Discussion in 'Photography Beginners' Forum' started by crazyy, May 20, 2009.
Well you could use a flash on a sunny day to eliminate harsh shadows. Also, if your flash carries enough power, you can use the sun as a rim light (illuminating from behind the model) while still exposing the face properly. There are many good examples of people using flash during mid day here if you browse the pool.
When a subject is backlit their face is in shadow. If you expose for the face the background becomes badly overexposed.
Using flash allows the photographer to balance the subjects exposure with the background so the background actually becomes slightly underexposed relative to the subject.
That better highlights the subject and provides for subject separation from the background.
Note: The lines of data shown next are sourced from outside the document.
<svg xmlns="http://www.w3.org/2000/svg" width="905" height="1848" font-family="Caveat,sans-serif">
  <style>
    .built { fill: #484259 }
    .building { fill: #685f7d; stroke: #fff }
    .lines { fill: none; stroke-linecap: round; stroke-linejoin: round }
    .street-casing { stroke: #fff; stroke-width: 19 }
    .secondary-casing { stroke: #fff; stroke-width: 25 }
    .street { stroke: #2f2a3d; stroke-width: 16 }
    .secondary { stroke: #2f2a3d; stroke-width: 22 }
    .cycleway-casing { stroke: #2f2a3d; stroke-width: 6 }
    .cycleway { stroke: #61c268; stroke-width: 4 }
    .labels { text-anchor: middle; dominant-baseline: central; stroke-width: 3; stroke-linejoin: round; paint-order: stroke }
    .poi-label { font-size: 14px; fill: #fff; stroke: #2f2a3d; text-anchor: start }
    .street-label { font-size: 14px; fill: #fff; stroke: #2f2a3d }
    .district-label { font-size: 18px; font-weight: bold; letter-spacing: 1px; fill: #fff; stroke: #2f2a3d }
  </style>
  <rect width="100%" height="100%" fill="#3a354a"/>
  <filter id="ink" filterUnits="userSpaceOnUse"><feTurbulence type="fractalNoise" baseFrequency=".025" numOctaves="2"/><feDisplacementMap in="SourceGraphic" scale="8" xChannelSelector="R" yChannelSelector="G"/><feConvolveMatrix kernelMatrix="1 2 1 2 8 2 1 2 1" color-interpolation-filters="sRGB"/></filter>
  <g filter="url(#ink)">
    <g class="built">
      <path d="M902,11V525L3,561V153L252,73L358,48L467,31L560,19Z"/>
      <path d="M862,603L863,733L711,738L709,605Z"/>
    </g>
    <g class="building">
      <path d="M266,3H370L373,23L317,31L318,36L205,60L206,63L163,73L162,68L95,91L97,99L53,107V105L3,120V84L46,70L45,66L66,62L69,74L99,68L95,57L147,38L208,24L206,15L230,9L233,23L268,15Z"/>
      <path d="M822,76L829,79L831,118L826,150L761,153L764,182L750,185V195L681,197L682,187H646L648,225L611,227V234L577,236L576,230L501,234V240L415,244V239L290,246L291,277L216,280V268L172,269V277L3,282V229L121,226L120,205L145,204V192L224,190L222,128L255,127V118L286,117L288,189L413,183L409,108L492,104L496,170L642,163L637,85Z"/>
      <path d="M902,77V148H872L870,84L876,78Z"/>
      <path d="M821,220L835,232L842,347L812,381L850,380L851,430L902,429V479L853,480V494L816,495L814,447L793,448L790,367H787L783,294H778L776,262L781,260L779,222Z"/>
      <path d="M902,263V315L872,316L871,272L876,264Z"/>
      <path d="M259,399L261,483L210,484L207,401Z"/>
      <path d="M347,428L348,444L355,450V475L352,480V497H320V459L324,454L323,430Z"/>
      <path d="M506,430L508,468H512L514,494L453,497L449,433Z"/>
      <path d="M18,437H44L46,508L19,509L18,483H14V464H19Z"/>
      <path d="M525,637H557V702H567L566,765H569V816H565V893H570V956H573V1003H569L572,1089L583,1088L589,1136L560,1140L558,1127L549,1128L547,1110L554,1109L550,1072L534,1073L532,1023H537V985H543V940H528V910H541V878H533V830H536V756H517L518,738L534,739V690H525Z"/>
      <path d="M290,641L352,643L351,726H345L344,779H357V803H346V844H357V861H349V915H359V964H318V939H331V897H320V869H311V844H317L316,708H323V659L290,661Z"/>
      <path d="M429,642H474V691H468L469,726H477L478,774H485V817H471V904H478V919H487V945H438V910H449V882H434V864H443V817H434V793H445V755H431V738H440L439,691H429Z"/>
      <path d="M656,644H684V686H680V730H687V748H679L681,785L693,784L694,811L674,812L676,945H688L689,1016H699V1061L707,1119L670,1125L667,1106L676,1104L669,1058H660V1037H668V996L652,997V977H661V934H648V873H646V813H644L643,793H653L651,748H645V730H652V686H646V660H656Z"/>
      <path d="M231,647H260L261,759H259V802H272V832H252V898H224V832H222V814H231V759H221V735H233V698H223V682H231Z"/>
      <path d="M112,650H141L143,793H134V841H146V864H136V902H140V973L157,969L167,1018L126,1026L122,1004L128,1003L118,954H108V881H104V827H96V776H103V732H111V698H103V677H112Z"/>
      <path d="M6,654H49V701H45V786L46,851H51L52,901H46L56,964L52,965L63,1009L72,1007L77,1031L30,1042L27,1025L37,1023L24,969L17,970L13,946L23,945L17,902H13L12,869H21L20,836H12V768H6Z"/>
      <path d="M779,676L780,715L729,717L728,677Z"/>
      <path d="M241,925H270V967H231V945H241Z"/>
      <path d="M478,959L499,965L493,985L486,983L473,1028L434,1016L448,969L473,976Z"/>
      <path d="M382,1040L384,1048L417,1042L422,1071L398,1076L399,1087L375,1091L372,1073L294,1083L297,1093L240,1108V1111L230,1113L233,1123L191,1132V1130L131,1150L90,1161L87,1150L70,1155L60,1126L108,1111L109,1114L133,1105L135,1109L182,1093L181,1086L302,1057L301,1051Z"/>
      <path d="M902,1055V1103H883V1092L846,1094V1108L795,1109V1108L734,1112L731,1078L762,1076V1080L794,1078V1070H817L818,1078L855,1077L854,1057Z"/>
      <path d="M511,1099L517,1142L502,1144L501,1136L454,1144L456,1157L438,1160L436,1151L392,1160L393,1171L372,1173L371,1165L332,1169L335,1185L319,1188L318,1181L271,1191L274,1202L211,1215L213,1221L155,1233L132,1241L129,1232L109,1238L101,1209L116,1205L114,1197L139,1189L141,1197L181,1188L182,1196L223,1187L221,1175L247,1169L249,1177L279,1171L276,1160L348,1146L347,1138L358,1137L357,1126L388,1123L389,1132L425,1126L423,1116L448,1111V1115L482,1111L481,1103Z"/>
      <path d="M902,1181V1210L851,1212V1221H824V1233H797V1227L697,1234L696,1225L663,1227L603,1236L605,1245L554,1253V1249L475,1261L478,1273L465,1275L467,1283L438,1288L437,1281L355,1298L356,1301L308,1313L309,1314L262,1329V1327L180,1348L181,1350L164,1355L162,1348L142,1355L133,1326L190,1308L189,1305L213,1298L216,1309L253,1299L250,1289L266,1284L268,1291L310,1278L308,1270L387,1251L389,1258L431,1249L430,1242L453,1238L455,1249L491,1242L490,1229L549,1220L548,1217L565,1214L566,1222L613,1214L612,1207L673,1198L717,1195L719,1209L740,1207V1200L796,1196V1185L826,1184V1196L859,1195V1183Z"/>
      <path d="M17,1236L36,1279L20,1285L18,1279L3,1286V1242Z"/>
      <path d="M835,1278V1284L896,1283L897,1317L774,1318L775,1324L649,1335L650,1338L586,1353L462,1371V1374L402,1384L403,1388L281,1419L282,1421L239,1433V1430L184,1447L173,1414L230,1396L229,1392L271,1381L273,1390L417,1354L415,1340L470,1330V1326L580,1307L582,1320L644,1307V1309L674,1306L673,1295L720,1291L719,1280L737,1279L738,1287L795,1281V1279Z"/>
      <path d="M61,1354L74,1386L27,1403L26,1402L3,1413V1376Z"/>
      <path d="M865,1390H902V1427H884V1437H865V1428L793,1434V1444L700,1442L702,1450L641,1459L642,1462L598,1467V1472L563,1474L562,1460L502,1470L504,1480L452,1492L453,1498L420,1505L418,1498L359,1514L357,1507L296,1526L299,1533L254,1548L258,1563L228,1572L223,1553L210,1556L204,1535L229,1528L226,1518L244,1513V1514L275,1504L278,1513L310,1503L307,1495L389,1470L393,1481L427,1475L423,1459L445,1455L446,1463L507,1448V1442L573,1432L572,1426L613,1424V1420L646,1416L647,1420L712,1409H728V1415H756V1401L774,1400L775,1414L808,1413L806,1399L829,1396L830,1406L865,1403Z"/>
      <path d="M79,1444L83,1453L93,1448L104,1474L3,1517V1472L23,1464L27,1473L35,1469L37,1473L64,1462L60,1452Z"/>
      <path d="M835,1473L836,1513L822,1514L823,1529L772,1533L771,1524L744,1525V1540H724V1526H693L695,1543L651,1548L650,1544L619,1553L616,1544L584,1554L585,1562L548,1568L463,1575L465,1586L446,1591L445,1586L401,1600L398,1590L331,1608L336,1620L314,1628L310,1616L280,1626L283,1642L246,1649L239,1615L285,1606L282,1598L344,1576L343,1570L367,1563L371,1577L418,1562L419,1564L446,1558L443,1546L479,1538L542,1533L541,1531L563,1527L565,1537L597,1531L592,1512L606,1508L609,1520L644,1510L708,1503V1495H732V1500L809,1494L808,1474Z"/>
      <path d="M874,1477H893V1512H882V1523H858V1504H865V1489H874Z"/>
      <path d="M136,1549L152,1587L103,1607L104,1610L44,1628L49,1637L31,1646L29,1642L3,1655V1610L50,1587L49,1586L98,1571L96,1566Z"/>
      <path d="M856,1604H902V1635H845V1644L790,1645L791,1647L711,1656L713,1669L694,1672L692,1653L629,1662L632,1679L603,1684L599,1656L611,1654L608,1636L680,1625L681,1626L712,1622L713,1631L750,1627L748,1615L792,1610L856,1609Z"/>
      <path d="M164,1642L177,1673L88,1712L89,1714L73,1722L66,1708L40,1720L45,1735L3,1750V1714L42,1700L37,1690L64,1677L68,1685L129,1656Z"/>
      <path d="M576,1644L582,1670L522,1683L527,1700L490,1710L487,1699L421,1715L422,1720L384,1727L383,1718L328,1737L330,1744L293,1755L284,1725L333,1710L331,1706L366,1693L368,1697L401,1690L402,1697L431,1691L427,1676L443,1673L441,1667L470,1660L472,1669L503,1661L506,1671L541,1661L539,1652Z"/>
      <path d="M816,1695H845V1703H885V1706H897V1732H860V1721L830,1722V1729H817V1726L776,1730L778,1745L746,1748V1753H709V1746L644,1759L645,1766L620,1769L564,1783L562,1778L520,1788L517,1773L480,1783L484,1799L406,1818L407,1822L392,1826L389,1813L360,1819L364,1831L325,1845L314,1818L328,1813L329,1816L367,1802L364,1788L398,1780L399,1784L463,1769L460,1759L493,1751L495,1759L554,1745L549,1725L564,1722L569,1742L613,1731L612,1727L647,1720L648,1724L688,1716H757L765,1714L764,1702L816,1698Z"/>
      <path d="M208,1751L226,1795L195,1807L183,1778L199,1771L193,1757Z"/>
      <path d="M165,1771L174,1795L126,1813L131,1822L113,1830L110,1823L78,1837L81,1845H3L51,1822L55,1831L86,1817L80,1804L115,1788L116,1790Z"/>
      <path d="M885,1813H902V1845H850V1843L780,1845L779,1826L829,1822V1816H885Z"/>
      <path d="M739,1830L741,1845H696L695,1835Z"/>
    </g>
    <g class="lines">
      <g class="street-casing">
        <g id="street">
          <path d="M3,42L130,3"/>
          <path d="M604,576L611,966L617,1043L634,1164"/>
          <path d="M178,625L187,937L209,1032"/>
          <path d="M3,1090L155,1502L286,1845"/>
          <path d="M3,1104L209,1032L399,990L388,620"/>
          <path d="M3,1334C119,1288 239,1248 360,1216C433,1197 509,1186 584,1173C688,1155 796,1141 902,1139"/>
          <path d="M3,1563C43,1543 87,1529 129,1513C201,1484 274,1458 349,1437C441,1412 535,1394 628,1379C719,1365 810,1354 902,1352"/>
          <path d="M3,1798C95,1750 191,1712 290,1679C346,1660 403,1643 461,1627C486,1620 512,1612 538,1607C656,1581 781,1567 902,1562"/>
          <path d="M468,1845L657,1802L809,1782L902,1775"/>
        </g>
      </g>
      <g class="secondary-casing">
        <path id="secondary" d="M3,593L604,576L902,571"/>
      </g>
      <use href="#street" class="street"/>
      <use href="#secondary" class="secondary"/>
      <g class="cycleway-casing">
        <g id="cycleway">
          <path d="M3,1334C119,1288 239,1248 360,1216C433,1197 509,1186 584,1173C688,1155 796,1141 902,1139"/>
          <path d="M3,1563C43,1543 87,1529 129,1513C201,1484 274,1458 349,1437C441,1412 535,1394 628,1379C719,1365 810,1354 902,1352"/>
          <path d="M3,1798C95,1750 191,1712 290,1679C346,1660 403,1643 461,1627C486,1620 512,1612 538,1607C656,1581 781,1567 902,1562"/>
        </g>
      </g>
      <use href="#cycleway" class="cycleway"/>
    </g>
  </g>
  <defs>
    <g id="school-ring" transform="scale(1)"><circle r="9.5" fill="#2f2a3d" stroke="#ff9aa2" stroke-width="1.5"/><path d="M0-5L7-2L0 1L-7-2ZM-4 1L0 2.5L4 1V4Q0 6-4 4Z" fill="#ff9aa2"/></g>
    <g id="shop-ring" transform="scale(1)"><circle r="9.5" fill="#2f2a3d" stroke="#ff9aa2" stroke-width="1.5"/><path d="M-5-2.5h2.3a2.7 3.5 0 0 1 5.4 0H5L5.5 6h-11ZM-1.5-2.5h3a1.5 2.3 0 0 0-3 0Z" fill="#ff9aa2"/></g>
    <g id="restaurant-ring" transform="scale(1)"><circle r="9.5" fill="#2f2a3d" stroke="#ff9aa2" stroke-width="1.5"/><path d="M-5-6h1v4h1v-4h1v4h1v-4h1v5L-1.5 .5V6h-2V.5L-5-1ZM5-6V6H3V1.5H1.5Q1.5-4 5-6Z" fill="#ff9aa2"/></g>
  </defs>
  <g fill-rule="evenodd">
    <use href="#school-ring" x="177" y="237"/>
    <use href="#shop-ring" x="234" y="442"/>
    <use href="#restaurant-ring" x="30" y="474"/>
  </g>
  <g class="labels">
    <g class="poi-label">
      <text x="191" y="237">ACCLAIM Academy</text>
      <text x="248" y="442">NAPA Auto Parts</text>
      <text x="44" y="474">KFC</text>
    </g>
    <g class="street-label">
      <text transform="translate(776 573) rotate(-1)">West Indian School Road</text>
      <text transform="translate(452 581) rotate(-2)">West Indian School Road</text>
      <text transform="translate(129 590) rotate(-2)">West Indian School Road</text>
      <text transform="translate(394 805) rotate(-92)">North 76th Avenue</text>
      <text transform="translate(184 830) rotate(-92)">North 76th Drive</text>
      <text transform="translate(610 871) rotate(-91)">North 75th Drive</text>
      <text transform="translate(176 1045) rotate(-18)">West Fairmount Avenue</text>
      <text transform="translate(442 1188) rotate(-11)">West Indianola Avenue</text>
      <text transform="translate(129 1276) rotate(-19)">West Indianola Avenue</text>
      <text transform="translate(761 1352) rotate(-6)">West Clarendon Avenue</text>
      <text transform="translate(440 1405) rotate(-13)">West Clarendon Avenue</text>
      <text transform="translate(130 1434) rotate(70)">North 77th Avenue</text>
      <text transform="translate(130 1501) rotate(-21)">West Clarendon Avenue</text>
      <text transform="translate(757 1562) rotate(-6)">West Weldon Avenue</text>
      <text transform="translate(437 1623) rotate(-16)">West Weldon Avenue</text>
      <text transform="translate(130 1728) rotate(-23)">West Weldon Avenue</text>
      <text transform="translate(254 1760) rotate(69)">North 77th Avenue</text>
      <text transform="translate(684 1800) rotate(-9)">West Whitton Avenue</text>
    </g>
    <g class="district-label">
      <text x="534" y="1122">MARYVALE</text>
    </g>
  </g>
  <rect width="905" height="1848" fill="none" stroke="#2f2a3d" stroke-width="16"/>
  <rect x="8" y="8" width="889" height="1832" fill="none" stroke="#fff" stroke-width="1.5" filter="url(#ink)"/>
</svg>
You may search for "fill flash technique" in google.
As mentions, flash is often used in sunny conditions to fill in harsh shadows caused by bright sunlight and also to facilitate a balance between subject and background exposure.
There are some issues to consider though. When shooting outdoors in the sun, it's most likely going to be quite bright, so your 'ambient' exposure settings might be something like F16 & 1/200. That's all well and good, but the flash exposure is dependent on the aperture, and at F16, you will need a rather powerful flash to light up a subject more than a few feet away. You could open the aperture, to gain more flash range/power...but if you do, the shutter speed would have to go up to keep the same ambient exposure. The problem with that, is that you might be exceeding the max flash sync speed of your camera (it's probably 1/200 or 1/250).
The usual procedure for this, is to set your shutter speed at the max sync and then let the aperture fall where it needs to, for your exposure. Then you have to work within your flash's range.